While I join the Court’s opinion and agree with its textual analysis, the foregoing persuades me that the practical effect of our decision “severely undermines the [EAJA’s] estimable aim… . The Legislature has just cause to clarify beyond debate” whether this effect is one it actually intends. Bartlett v. Strickland, 556 U. S. 1, __ (2009) (Ginsburg, J., dissenting) (slip op., at 1).

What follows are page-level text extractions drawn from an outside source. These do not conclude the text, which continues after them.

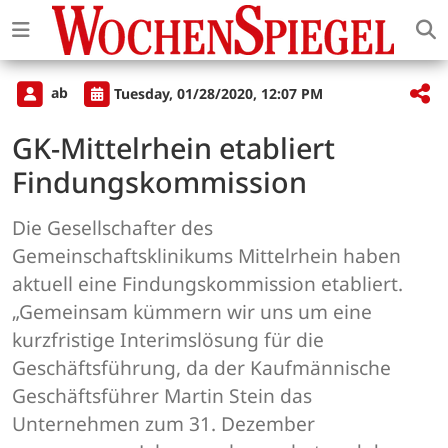
ab
Tuesday, 01/28/2020, 12:07 PM
GK-Mittelrhein etabliert
Findungskommission
Die Gesellschafter des
Gemeinschaftsklinikums Mittelrhein haben
aktuell eine Findungskommission etabliert.
„Gemeinsam kümmern wir uns um eine
kurzfristige Interimslösung für die
Geschäftsführung, da der Kaufmännische
Geschäftsführer Martin Stein das
Unternehmen zum 31. Dezember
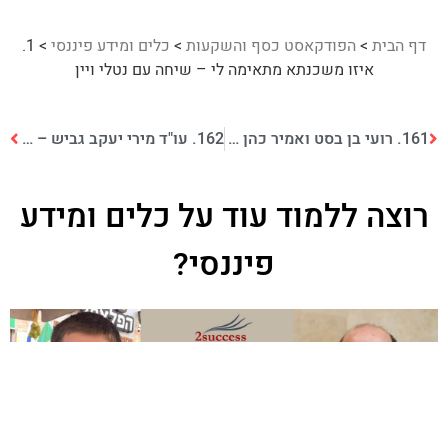
דף הבית
>
הפודקאסט כסף והשקעות
>
כלים ומידע פיננסי
>
1.
איזו משכנתא מתאימה לי – שיחה עם נטלי ויין
161. רועי בן בסט ואמיר כהן – הדרך של קנדגו מחברה קטנה בקרית אונו למובילה עולמית בפרסום דיגיטלי
162. עו"ד מירי יעקב גביש – עושות חיל בחיים ובעסקים
רוצה ללמוד עוד על
כלים ומידע
פיננסי
?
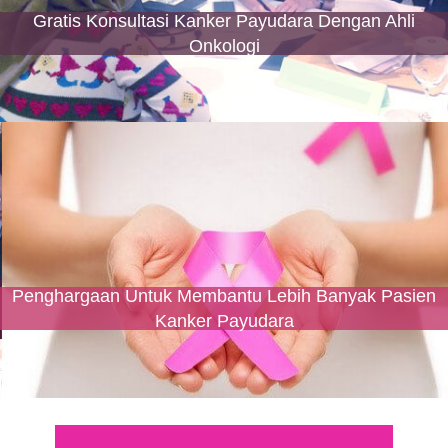
Gratis Konsultasi Kanker Payudara Dengan Ahli
Onkologi
Penghargaan Untuk Membantu Lebih Banyak Pasien
Kanker Payudara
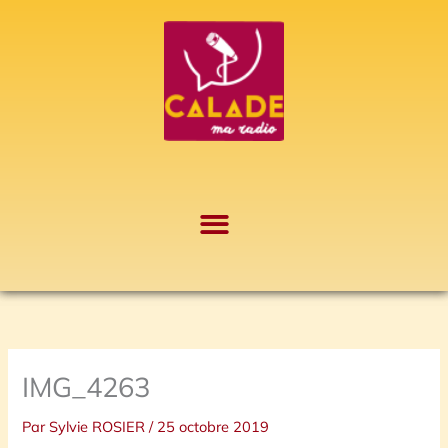
Aller
A
au
r
contenu
c
h
i
v
e
s
IMG_4263
Par
Sylvie ROSIER
/
25 octobre 2019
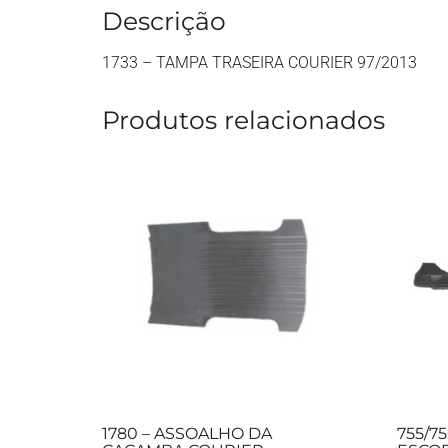
Descrição
1733 – TAMPA TRASEIRA COURIER 97/2013
Produtos relacionados
1780 – ASSOALHO DA
755/7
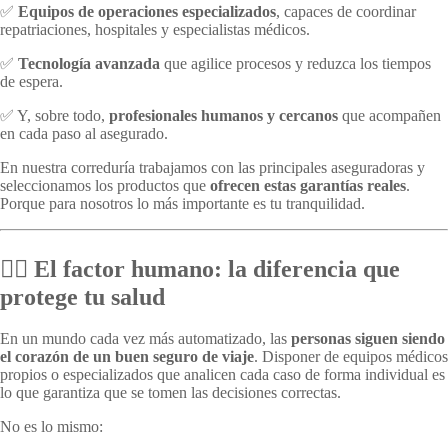
✅
Equipos de operaciones especializados
, capaces de coordinar
repatriaciones, hospitales y especialistas médicos.
✅
Tecnología avanzada
que agilice procesos y reduzca los tiempos
de espera.
✅ Y, sobre todo,
profesionales humanos y cercanos
que acompañen
en cada paso al asegurado.
En nuestra correduría trabajamos con las principales aseguradoras y
seleccionamos los productos que
ofrecen estas garantías reales
.
Porque para nosotros lo más importante es tu tranquilidad.
👨‍⚕️ El factor humano: la diferencia que
protege tu salud
En un mundo cada vez más automatizado, las
personas siguen siendo
el corazón de un buen seguro de viaje
. Disponer de equipos médicos
propios o especializados que analicen cada caso de forma individual es
lo que garantiza que se tomen las decisiones correctas.
No es lo mismo:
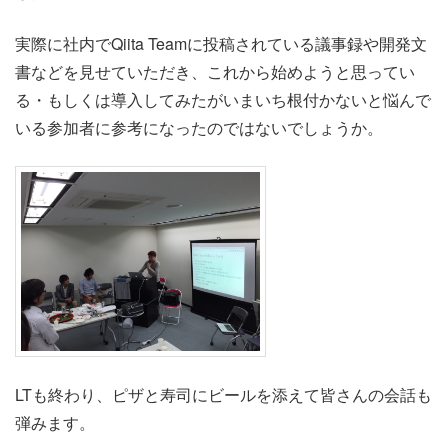
実際に社内でQiita Teamに投稿されている議事録や開発文
書などを見せていただき、これから始めようと思ってい
る・もしくは導入してみたがいまいち根付かないと悩んで
いる参加者に参考になったのではないでしょうか。
LTも終わり、ピザと寿司にビールを添えて皆さんの会話も
弾みます。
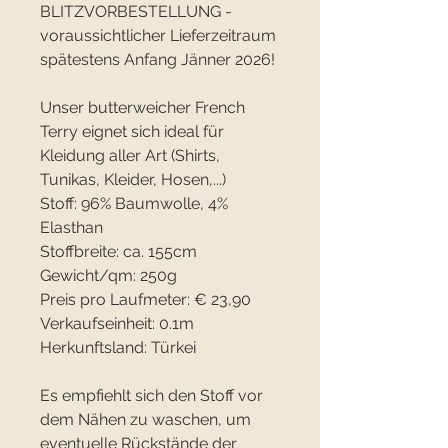
BLITZVORBESTELLUNG -
voraussichtlicher Lieferzeitraum
spätestens Anfang Jänner 2026!
Unser butterweicher French
Terry eignet sich ideal für
Kleidung aller Art (Shirts,
Tunikas, Kleider, Hosen,...)
Stoff: 96% Baumwolle, 4%
Elasthan
Stoffbreite: ca. 155cm
Gewicht/qm: 250g
Preis pro Laufmeter: € 23,90
Verkaufseinheit: 0.1m
Herkunftsland: Türkei
Es empfiehlt sich den Stoff vor
dem Nähen zu waschen, um
eventuelle Rückstände der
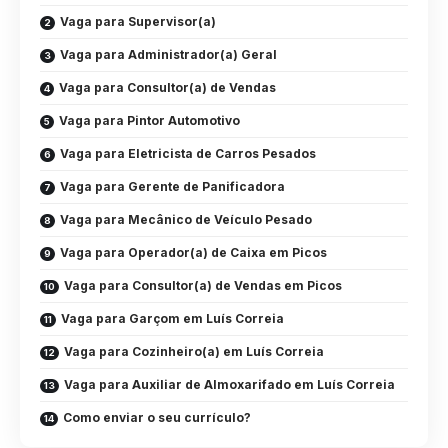
Vaga para Supervisor(a)
Vaga para Administrador(a) Geral
Vaga para Consultor(a) de Vendas
Vaga para Pintor Automotivo
Vaga para Eletricista de Carros Pesados
Vaga para Gerente de Panificadora
Vaga para Mecânico de Veículo Pesado
Vaga para Operador(a) de Caixa em Picos
Vaga para Consultor(a) de Vendas em Picos
Vaga para Garçom em Luís Correia
Vaga para Cozinheiro(a) em Luís Correia
Vaga para Auxiliar de Almoxarifado em Luís Correia
Como enviar o seu currículo?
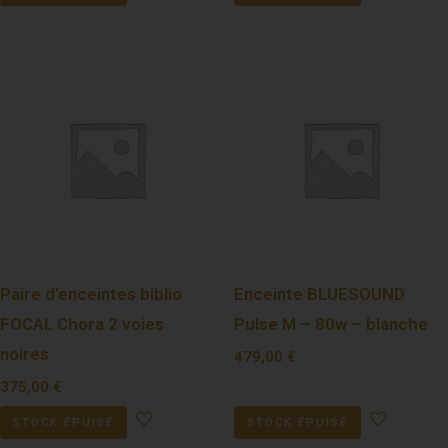
Paire d’enceintes biblio
Enceinte BLUESOUND
FOCAL Chora 2 voies
Pulse M – 80w – blanche
noires
479,00
€
375,00
€
STOCK ÉPUISÉ
STOCK ÉPUISÉ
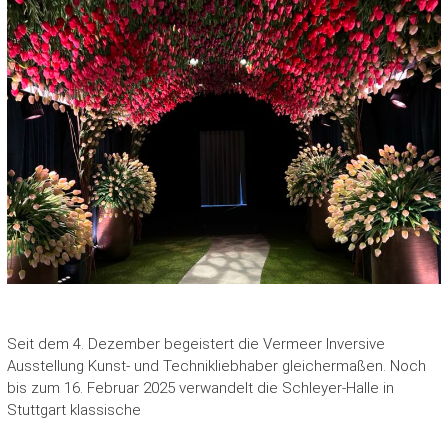
Seit dem 4. Dezember begeistert die Vermeer Inversive
Ausstellung Kunst- und Technikliebhaber gleichermaßen. Noch
bis zum 16. Februar 2025 verwandelt die Schleyer-Halle in
Stuttgart klassische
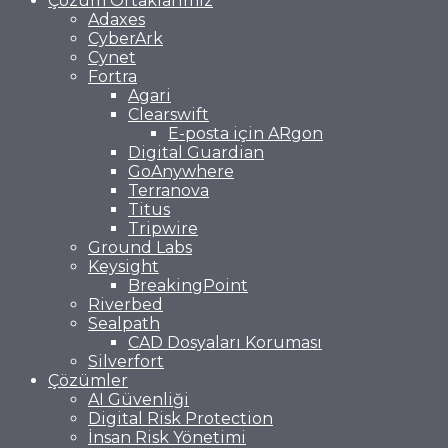
Çözüm Ortaklarımız
Adaxes
CyberArk
Cynet
Fortra
Agari
Clearswift
E-posta için ARgon
Digital Guardian
GoAnywhere
Terranova
Titus
Tripwire
Ground Labs
Keysight
BreakingPoint
Riverbed
Sealpath
CAD Dosyaları Koruması
Silverfort
Çözümler
AI Güvenliği
Digital Risk Protection
İnsan Risk Yönetimi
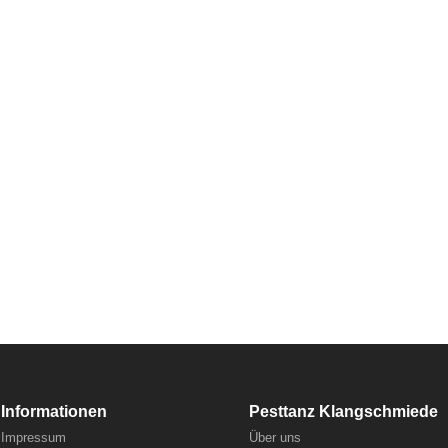
Informationen
Pesttanz Klangschmiede
Impressum
Über uns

The EAJA makes fee awards available to challenge Government action under a wide range of statutes, but, as respondent notes, the vast majority of EAJA awards are made in these two contexts, with Social Security cases representing the lion’s share. Brief for Respondent 4–5; Brief for National Organization of Social Security Claimants’ Representatives et al. as Amici Curiae 22–23.Footnote 2
In its brief, the Government downplays the frequency with which fee awards under the EAJA are made. At oral argument, respondent’s counsel represented that EAJA fee awards are made in 42% of Social Security cases in which the claimant prevails and in 70% of all veteran’s benefits cases filed. Tr. of Oral Arg. 42–43. The Government did not contest the number for Social Security cases but suggested that the percentage of veteran’s benefits cases resulting in EAJA awards is closer to 50% or 60%. Id., at 52. Under either estimate, these are hardly vanishing odds of success for an attorney deciding whether to take a client’s case.